Bug 2179891

Summary: Unable to run fipsinstall
Product: [Fedora] Fedora Reporter: Jan Grulich <jgrulich>
Component: opensslAssignee: Dmitry Belyavskiy <dbelyavs>
Status: CLOSED WONTFIX QA Contact: Fedora Extras Quality Assurance <extras-qa>
Severity: unspecified Docs Contact:
Priority: unspecified    
Version: 38CC: cllang, crypto-team, dbelyavs, mspacek, mturk, sahana, tm
Target Milestone: ---   
Target Release: ---   
Hardware: Unspecified   
OS: Unspecified   
Whiteboard:
Fixed In Version: Doc Type: If docs needed, set a value
Doc Text:
Story Points: ---
Clone Of: Environment:
Last Closed: 2023-03-20 11:08:19 UTC Type: Bug
Regression: --- Mount Type: ---
Documentation: --- CRM:
Verified Versions: Category: ---
oVirt Team: --- RHEL 7.3 requirements from Atomic Host:
Cloudforms Team: --- Target Upstream Version:
Embargoed:

Description Jan Grulich 2023-03-20 10:53:50 UTC
Description of problem:
I'm unable to run fipsinstall to install the FIPS module. 

Getting:
This command is not enabled in the Red Hat Enterprise Linux OpenSSL build, please consult Red Hat documentation to learn how to enable FIPS mode.

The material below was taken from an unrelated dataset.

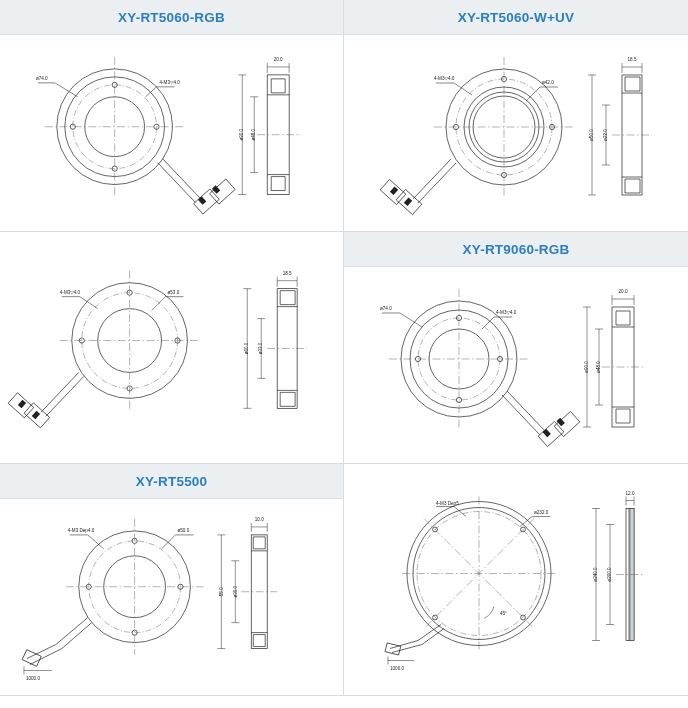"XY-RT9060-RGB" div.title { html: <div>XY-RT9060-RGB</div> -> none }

This looks wrong as I don't use RHEL build, this is on Fedora (Kinoite) 38 running Fedora 38 in a container. I was happily using this on Fedora 37 before (with F37 container).

Version-Release number of selected component (if applicable):
openssl-3.0.8-1.fc38.x86_64

How reproducible:
Run fipinstall, for example:
sudo openssl fipsinstall -out /usr/local/ssl/fipsmodule.cnf -module /usr/lib64/ossl-modules/fips.so

Comment 1 Jan Grulich 2023-03-20 11:04:06 UTC
It looks this patch https://src.fedoraproject.org/rpms/openssl/blob/f38/f/0034.fipsinstall_disable.patch has been applied in F38 and Rawhide, while it doesn't exist in Fedora 37. I guess it was brought from RHEL (during sync) and it's just missing a condition to avoid using it on Fedora?

Comment 2 Clemens Lang 2023-03-20 11:08:19 UTC
This is expected, we're shipping the same patches RHEL uses in Fedora. Please switch the entire Fedora system into FIPS mode using `fips-mode-setup --enable`.

Note that we do not FIPS-certify Fedora, and it also currently lags behind some of the FIPS compliance patches applied to RHEL (although we will eventually be pushing all FIPS patches into Fedora as well).

We do not plan to conditionally apply the FIPS patches to RHEL only.